EXERCISE DIRECTIONS: Repeat the listing in full, word for word.
— begin SUPPLIED MATERIAL —
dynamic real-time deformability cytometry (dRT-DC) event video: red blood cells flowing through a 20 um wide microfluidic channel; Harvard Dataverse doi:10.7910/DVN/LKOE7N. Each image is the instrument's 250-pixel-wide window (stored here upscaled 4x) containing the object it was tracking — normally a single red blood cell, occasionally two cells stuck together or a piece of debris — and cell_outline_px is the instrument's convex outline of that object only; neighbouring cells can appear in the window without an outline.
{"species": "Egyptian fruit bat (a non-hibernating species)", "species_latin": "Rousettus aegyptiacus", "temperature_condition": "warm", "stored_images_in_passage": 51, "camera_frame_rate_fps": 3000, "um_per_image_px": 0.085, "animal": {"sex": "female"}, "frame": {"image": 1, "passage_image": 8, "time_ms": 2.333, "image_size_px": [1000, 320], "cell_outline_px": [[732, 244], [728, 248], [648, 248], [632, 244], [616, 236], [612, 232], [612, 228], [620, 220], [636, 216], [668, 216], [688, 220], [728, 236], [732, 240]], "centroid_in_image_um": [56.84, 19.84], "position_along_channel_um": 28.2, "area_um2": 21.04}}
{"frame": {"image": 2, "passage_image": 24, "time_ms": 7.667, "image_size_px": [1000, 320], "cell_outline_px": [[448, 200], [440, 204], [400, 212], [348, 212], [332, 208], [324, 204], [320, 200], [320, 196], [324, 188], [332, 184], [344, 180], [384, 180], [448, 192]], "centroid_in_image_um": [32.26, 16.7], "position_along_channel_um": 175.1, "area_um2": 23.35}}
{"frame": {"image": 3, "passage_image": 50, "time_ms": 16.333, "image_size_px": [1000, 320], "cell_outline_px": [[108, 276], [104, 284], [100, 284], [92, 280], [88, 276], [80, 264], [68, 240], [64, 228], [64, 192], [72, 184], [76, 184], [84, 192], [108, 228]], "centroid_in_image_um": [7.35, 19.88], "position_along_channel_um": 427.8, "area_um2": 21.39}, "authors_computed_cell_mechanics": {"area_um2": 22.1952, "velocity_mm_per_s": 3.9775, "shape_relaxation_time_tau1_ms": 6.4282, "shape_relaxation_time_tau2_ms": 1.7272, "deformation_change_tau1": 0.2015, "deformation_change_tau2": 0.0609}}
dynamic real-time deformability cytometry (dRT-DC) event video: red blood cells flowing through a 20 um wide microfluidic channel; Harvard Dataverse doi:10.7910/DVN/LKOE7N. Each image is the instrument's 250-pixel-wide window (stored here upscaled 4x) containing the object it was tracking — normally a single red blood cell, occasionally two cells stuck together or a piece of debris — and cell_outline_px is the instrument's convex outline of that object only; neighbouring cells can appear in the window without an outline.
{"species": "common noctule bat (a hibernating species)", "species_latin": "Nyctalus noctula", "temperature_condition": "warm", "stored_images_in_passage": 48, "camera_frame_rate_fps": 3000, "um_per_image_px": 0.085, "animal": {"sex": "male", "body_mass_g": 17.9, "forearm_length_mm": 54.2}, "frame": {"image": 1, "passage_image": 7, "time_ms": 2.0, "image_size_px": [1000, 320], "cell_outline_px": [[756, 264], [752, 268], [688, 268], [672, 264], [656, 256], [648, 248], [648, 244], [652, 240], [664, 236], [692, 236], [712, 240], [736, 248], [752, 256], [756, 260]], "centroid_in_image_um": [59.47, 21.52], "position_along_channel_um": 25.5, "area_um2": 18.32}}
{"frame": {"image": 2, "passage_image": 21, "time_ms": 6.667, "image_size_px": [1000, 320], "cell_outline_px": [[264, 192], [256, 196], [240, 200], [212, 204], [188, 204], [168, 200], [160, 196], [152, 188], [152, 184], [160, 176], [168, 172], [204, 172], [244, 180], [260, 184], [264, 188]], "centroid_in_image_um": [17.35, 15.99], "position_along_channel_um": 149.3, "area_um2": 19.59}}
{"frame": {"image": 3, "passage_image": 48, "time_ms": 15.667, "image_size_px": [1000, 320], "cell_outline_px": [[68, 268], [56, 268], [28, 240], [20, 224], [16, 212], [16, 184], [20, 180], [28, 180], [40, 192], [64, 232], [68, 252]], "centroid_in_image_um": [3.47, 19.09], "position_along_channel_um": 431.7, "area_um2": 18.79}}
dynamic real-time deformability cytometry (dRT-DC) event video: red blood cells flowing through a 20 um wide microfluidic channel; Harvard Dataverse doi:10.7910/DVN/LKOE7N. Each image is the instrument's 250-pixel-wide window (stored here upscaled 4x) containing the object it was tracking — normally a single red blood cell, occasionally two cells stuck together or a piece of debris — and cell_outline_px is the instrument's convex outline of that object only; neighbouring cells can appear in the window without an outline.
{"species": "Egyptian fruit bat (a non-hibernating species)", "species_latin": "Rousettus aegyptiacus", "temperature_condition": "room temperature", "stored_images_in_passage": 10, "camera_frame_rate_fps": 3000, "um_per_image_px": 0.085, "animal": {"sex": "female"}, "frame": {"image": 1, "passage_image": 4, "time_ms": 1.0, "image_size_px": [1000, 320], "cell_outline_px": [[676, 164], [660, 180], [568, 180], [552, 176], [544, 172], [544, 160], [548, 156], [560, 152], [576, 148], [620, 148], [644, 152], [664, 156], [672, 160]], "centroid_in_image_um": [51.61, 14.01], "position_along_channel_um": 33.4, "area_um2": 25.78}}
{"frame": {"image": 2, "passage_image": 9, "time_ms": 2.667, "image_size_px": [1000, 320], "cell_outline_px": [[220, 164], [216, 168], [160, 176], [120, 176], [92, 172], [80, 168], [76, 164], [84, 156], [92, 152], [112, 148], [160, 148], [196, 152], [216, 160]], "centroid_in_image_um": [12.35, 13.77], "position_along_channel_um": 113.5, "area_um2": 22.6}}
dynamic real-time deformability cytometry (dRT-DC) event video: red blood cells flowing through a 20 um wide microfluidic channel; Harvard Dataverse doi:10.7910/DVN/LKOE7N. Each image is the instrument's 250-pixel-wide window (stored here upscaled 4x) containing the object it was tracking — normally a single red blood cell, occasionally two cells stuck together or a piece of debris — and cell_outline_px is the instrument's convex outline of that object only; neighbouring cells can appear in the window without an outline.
— end SUPPLIED MATERIAL —
TASK ANSWER:
dynamic real-time deformability cytometry (dRT-DC) event video: red blood cells flowing through a 20 um wide microfluidic channel; Harvard Dataverse doi:10.7910/DVN/LKOE7N. Each image is the instrument's 250-pixel-wide window (stored here upscaled 4x) containing the object it was tracking — normally a single red blood cell, occasionally two cells stuck together or a piece of debris — and cell_outline_px is the instrument's convex outline of that object only; neighbouring cells can appear in the window without an outline.
{"species": "Egyptian fruit bat (a non-hibernating species)", "species_latin": "Rousettus aegyptiacus", "temperature_condition": "warm", "stored_images_in_passage": 51, "camera_frame_rate_fps": 3000, "um_per_image_px": 0.085, "animal": {"sex": "female"}, "frame": {"image": 1, "passage_image": 8, "time_ms": 2.333, "image_size_px": [1000, 320], "cell_outline_px": [[732, 244], [728, 248], [648, 248], [632, 244], [616, 236], [612, 232], [612, 228], [620, 220], [636, 216], [668, 216], [688, 220], [728, 236], [732, 240]], "centroid_in_image_um": [56.84, 19.84], "position_along_channel_um": 28.2, "area_um2": 21.04}}
{"frame": {"image": 2, "passage_image": 24, "time_ms": 7.667, "image_size_px": [1000, 320], "cell_outline_px": [[448, 200], [440, 204], [400, 212], [348, 212], [332, 208], [324, 204], [320, 200], [320, 196], [324, 188], [332, 184], [344, 180], [384, 180], [448, 192]], "centroid_in_image_um": [32.26, 16.7], "position_along_channel_um": 175.1, "area_um2": 23.35}}
{"frame": {"image": 3, "passage_image": 50, "time_ms": 16.333, "image_size_px": [1000, 320], "cell_outline_px": [[108, 276], [104, 284], [100, 284], [92, 280], [88, 276], [80, 264], [68, 240], [64, 228], [64, 192], [72, 184], [76, 184], [84, 192], [108, 228]], "centroid_in_image_um": [7.35, 19.88], "position_along_channel_um": 427.8, "area_um2": 21.39}, "authors_computed_cell_mechanics": {"area_um2": 22.1952, "velocity_mm_per_s": 3.9775, "shape_relaxation_time_tau1_ms": 6.4282, "shape_relaxation_time_tau2_ms": 1.7272, "deformation_change_tau1": 0.2015, "deformation_change_tau2": 0.0609}}
dynamic real-time deformability cytometry (dRT-DC) event video: red blood cells flowing through a 20 um wide microfluidic channel; Harvard Dataverse doi:10.7910/DVN/LKOE7N. Each image is the instrument's 250-pixel-wide window (stored here upscaled 4x) containing the object it was tracking — normally a single red blood cell, occasionally two cells stuck together or a piece of debris — and cell_outline_px is the instrument's convex outline of that object only; neighbouring cells can appear in the window without an outline.
{"species": "common noctule bat (a hibernating species)", "species_latin": "Nyctalus noctula", "temperature_condition": "warm", "stored_images_in_passage": 48, "camera_frame_rate_fps": 3000, "um_per_image_px": 0.085, "animal": {"sex": "male", "body_mass_g": 17.9, "forearm_length_mm": 54.2}, "frame": {"image": 1, "passage_image": 7, "time_ms": 2.0, "image_size_px": [1000, 320], "cell_outline_px": [[756, 264], [752, 268], [688, 268], [672, 264], [656, 256], [648, 248], [648, 244], [652, 240], [664, 236], [692, 236], [712, 240], [736, 248], [752, 256], [756, 260]], "centroid_in_image_um": [59.47, 21.52], "position_along_channel_um": 25.5, "area_um2": 18.32}}
{"frame": {"image": 2, "passage_image": 21, "time_ms": 6.667, "image_size_px": [1000, 320], "cell_outline_px": [[264, 192], [256, 196], [240, 200], [212, 204], [188, 204], [168, 200], [160, 196], [152, 188], [152, 184], [160, 176], [168, 172], [204, 172], [244, 180], [260, 184], [264, 188]], "centroid_in_image_um": [17.35, 15.99], "position_along_channel_um": 149.3, "area_um2": 19.59}}
{"frame": {"image": 3, "passage_image": 48, "time_ms": 15.667, "image_size_px": [1000, 320], "cell_outline_px": [[68, 268], [56, 268], [28, 240], [20, 224], [16, 212], [16, 184], [20, 180], [28, 180], [40, 192], [64, 232], [68, 252]], "centroid_in_image_um": [3.47, 19.09], "position_along_channel_um": 431.7, "area_um2": 18.79}}
dynamic real-time deformability cytometry (dRT-DC) event video: red blood cells flowing through a 20 um wide microfluidic channel; Harvard Dataverse doi:10.7910/DVN/LKOE7N. Each image is the instrument's 250-pixel-wide window (stored here upscaled 4x) containing the object it was tracking — normally a single red blood cell, occasionally two cells stuck together or a piece of debris — and cell_outline_px is the instrument's convex outline of that object only; neighbouring cells can appear in the window without an outline.
{"species": "Egyptian fruit bat (a non-hibernating species)", "species_latin": "Rousettus aegyptiacus", "temperature_condition": "room temperature", "stored_images_in_passage": 10, "camera_frame_rate_fps": 3000, "um_per_image_px": 0.085, "animal": {"sex": "female"}, "frame": {"image": 1, "passage_image": 4, "time_ms": 1.0, "image_size_px": [1000, 320], "cell_outline_px": [[676, 164], [660, 180], [568, 180], [552, 176], [544, 172], [544, 160], [548, 156], [560, 152], [576, 148], [620, 148], [644, 152], [664, 156], [672, 160]], "centroid_in_image_um": [51.61, 14.01], "position_along_channel_um": 33.4, "area_um2": 25.78}}
{"frame": {"image": 2, "passage_image": 9, "time_ms": 2.667, "image_size_px": [1000, 320], "cell_outline_px": [[220, 164], [216, 168], [160, 176], [120, 176], [92, 172], [80, 168], [76, 164], [84, 156], [92, 152], [112, 148], [160, 148], [196, 152], [216, 160]], "centroid_in_image_um": [12.35, 13.77], "position_along_channel_um": 113.5, "area_um2": 22.6}}
dynamic real-time deformability cytometry (dRT-DC) event video: red blood cells flowing through a 20 um wide microfluidic channel; Harvard Dataverse doi:10.7910/DVN/LKOE7N. Each image is the instrument's 250-pixel-wide window (stored here upscaled 4x) containing the object it was tracking — normally a single red blood cell, occasionally two cells stuck together or a piece of debris — and cell_outline_px is the instrument's convex outline of that object only; neighbouring cells can appear in the window without an outline.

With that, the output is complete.